Ethan Baron, The Mercury News on

Published in Automotive News

A judge has found Black workers faced years of widespread “race harassment” at Tesla’s Fremont electric car factory, opening the door for thousands more claims charging the automaker with mistreatment.

Alameda County Superior Court Judge Noël Wise, in a Friday ruling on a lawsuit by Black former Tesla workers, cited more than 500 declarations from Tesla workers who swore under oath that they experienced or observed racial abuse.

Of more than 200 Black workers who gave sworn statements for the lawsuit, about two-thirds said they saw anti-Black graffiti including nooses, racial slurs and swastikas, and about three-quarters said they heard Tesla workers refer to the Fremont plant as “The Plantation” or the “Slave Ship,” according to a court filing. A quarter said higher-ups called them the n-word.
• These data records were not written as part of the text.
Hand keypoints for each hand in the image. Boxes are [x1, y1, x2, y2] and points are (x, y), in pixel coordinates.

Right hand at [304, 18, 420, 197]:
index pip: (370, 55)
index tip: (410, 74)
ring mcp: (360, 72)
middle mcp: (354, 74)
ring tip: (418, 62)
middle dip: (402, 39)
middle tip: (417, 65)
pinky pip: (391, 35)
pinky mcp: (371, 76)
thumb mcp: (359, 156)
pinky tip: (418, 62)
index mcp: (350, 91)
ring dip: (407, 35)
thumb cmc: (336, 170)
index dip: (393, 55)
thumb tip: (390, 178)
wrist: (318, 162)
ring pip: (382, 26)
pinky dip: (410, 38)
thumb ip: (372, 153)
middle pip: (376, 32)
The statements, and others provided to the court by Tesla, “suggest that over a period of approximately eight years Tesla workers in the Fremont factory heard the n-word and otherwise experienced conditions that might reasonably be characterized as race harassment,” Wise wrote.

Bryan Schwartz, an Oakland lawyer representing current and former Black workers in the case, described the judge’s statement as “an incredibly significant finding.”

“Have you ever heard of a similar statement being made about any other employer? I’m not aware of a case where there’s been so many victims of harassment at a single facility over such a long period of time,” Schwartz said.


Tesla did not respond to requests for comment Wednesday on the lawsuit and claims in other similar legal actions.

Wise’s determination follows a federal judge’s finding last year of “awful, pervasive racism” at the facility — which makes the company’s Model S, Y, X and 3 cars — and “Tesla’s repeated failure to rectify it.”

Wise’s order approved class-action status for the lawsuit, but ruled that it could not result in Tesla paying damages to affected workers. The court now will try to answer three central questions about how Black workers were treated in the plant, and find out whether there is currently pervasive racial abuse at the facility that needs to be addressed through a court order against Tesla.

The hundreds or thousands of workers who may wish to seek damages from Tesla over their treatment at the factory must file separate, individual lawsuits, and answers to the three questions would “establish common facts” to simplify those cases, Wise wrote.